→ SET PROBLEM 1
Repeat word for word the part of the Chapter 7 conversion passage below from "In this case, conversion" to "Chapter 11 case.".
→ SET PROBLEM 2
Write the next part of the Chapter 7 conversion passage below, picking up right after its final sentence.

The Court has insufficient information at this time to determine whether unsecured creditors may or may not benefit from the conversion of this case. However, that is no longer the question under § 1112(b). The question is whether this Court can articulate unusual circumstances that show that either conversion or dismissal is not in the best interest of the creditors. The answer to the foregoing question is a resounding "no".
In this case, conversion to Chapter 7 of the Bankruptcy Code will allow for the appointment of a Chapter 7 Trustee who can liquidate Debtor's assets in an expeditious manner, perhaps to the benefit of all creditors. The conversion of this case to Chapter 7, as opposed to the appointment of a trustee under § 1112(b) and § 1104(a)(3), would also better serve the creditors in this case, where the Debtor has no ongoing business to preserve. In addition, the creditors would not be burdened with the higher fees associated with the administration of a Chapter 11 case.

→ PROVIDED DATA

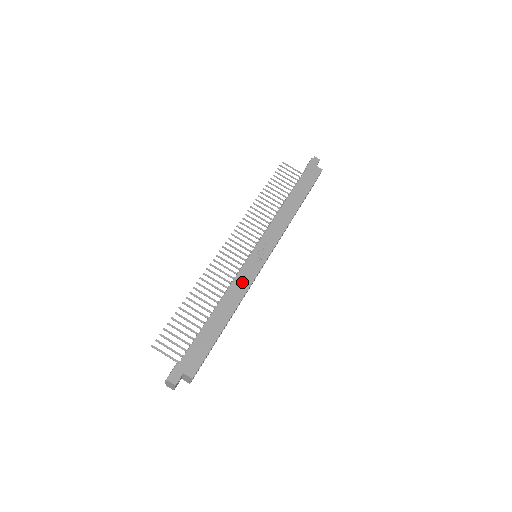
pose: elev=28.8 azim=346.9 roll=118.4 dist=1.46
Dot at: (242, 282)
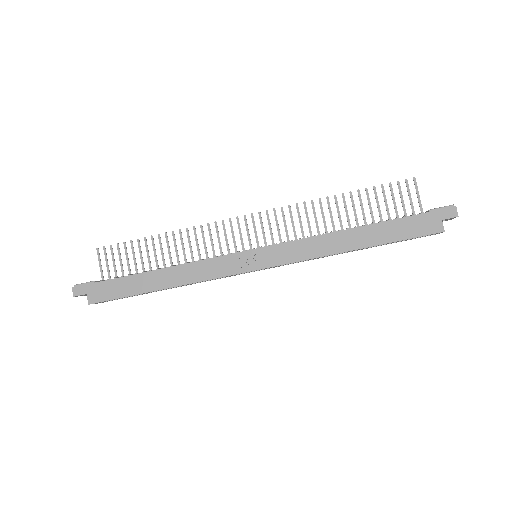
Dot at: (206, 269)
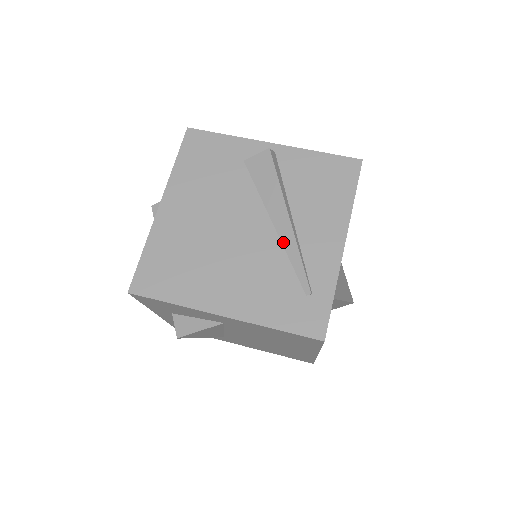
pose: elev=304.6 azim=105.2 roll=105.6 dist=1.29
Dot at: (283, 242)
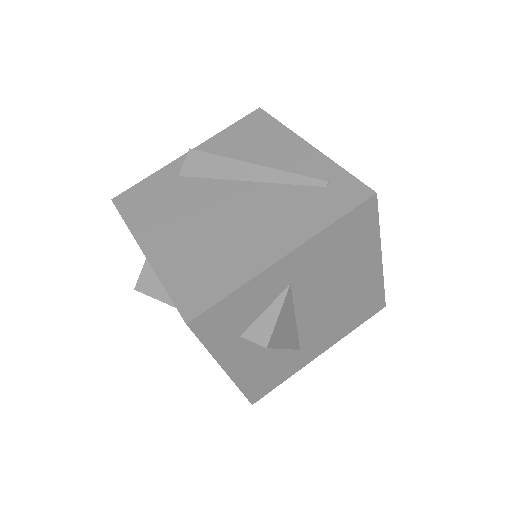
Dot at: (268, 181)
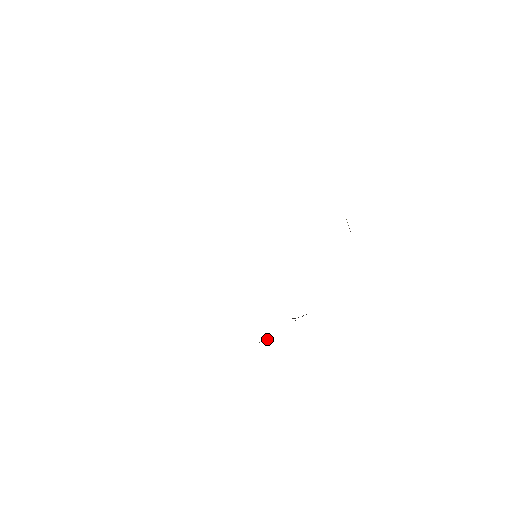
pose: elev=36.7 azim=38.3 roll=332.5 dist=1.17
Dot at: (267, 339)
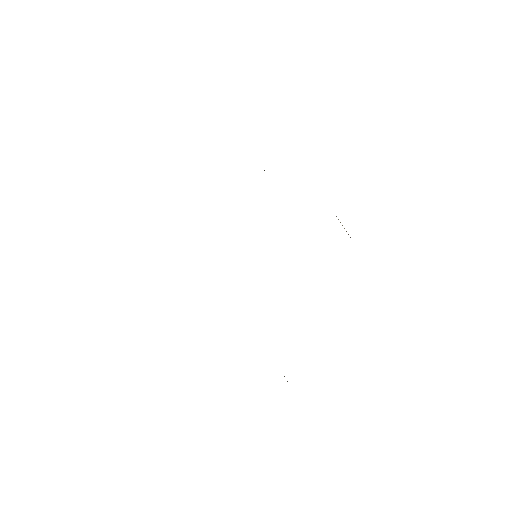
Dot at: occluded
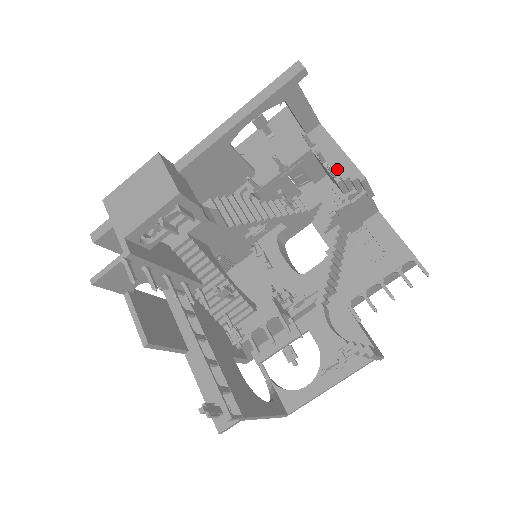
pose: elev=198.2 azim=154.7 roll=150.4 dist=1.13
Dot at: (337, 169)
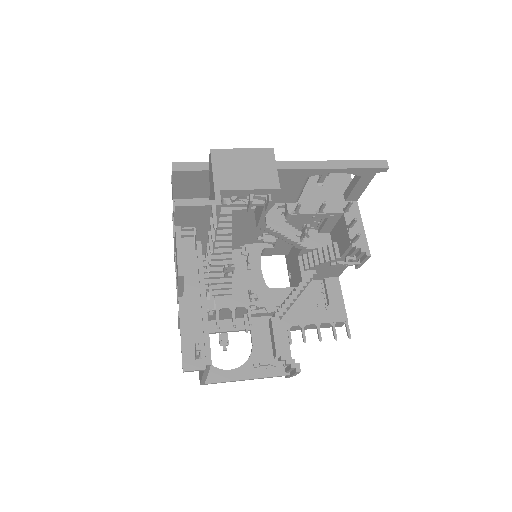
Dot at: occluded
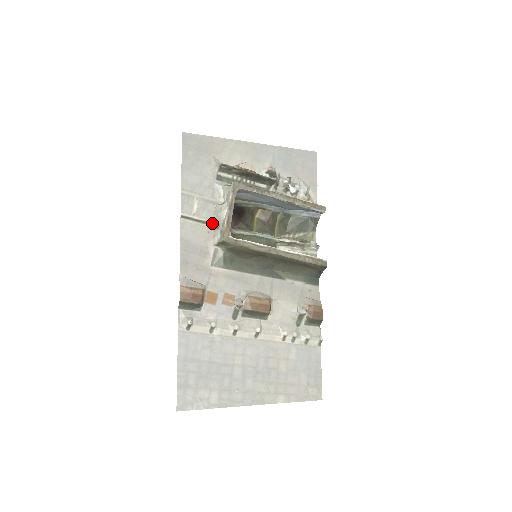
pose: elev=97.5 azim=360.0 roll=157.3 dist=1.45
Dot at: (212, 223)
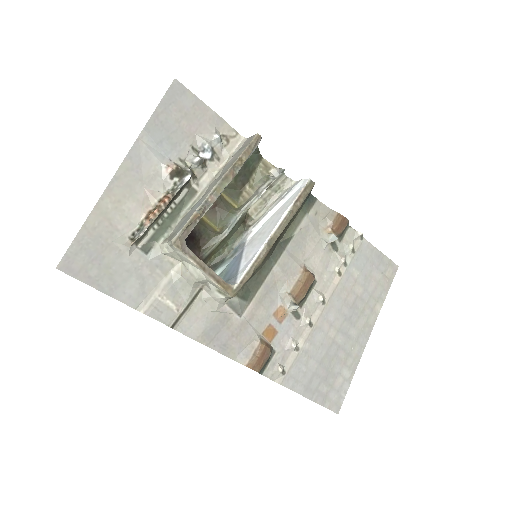
Dot at: (197, 291)
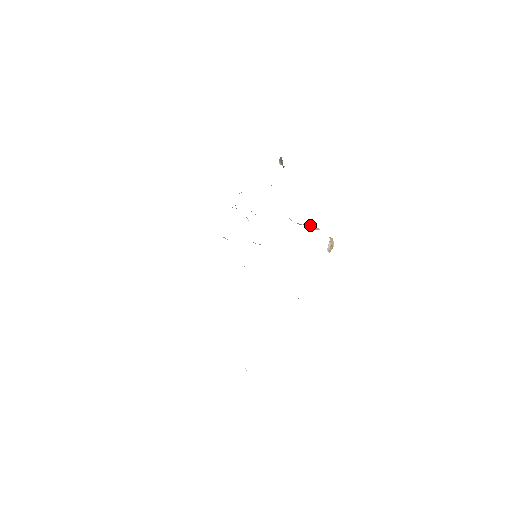
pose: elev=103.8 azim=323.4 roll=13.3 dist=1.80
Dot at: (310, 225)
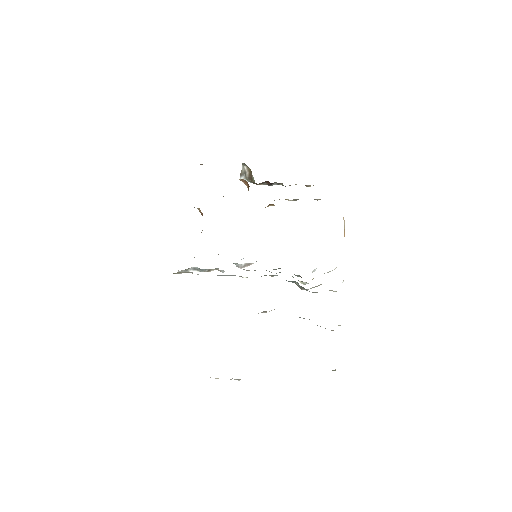
Dot at: occluded
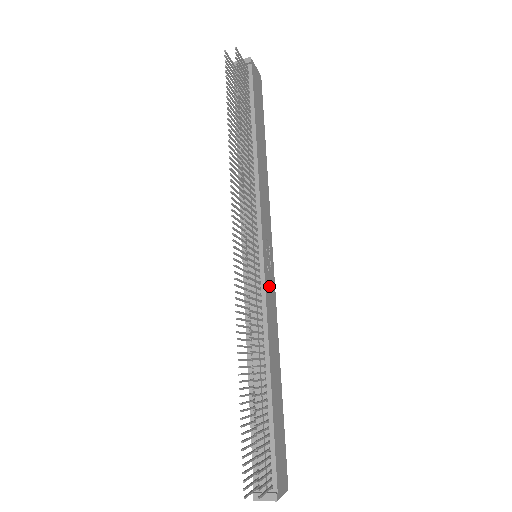
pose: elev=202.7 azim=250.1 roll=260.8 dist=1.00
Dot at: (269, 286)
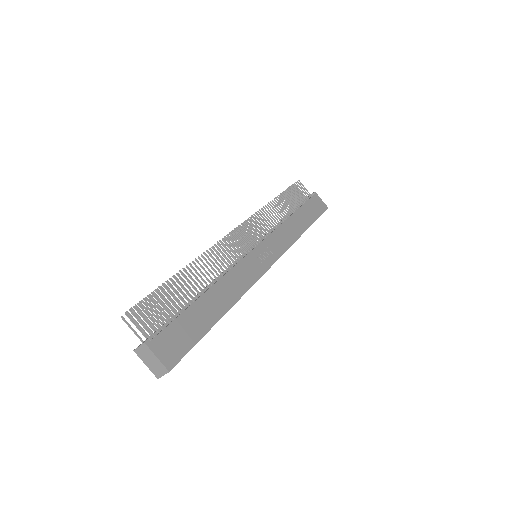
Dot at: (251, 265)
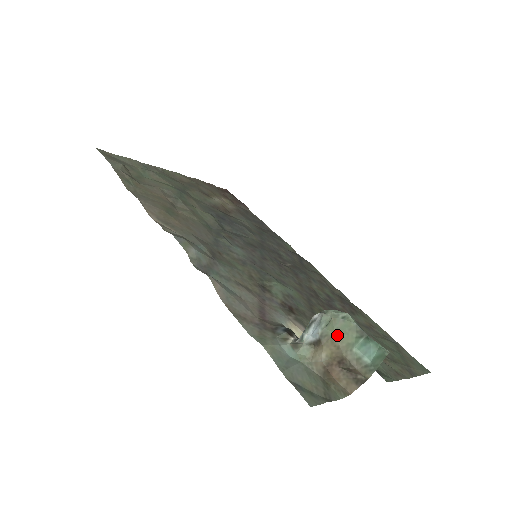
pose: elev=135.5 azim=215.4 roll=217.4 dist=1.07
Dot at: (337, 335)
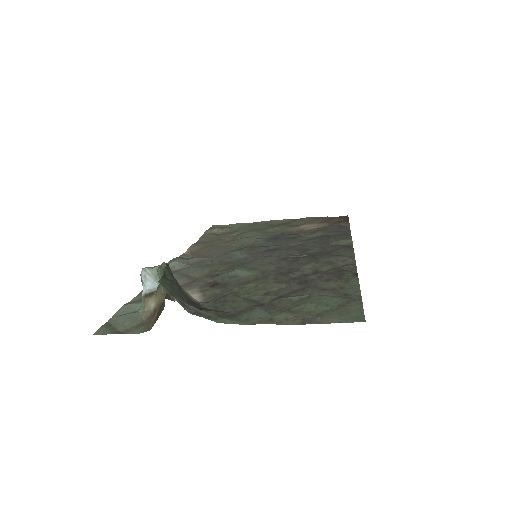
Dot at: occluded
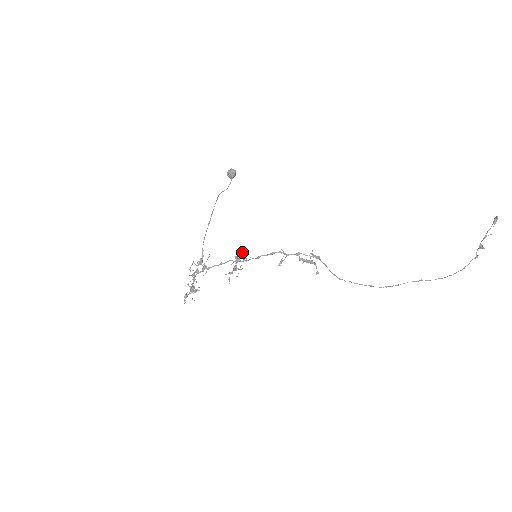
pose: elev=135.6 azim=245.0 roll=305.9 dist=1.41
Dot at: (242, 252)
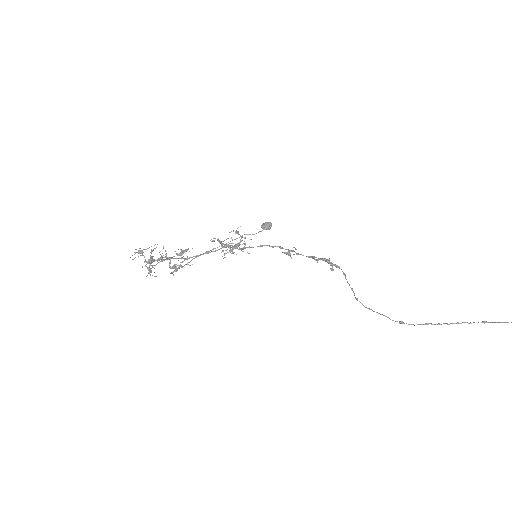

→ RESULT 1
In this case, conversion to Chapter 7 of the Bankruptcy Code will allow for the appointment of a Chapter 7 Trustee who can liquidate Debtor's assets in an expeditious manner, perhaps to the benefit of all creditors. The conversion of this case to Chapter 7, as opposed to the appointment of a trustee under § 1112(b) and § 1104(a)(3), would also better serve the creditors in this case, where the Debtor has no ongoing business to preserve. In addition, the creditors would not be burdened with the higher fees associated with the administration of a Chapter 11 case.

→ RESULT 2
Given the absence of unusual circumstances, the Court's final focus now shifts to whether Debtor has shown a reasonable likelihood that a Chapter 11 plan will be confirmed within a reasonable period of time; has provided a reasonable justification for Debtor's failure to maintain adequate insurance; and has shown that she will obtain adequate insurance within a reasonable period of time fixed by the Court. To date, Debtor has not filed a disclosure statement or a Chapter 11 plan and no evidence exists before the Court to suggest that Debtor's plan will or will not be confirmed within a reasonable period of time. Additionally, in attempting to explain why she has not maintained adequate insurance on her assets, Debtor demonstrated that she simply does not have any funds available to obtain adequate insurance within any time frame.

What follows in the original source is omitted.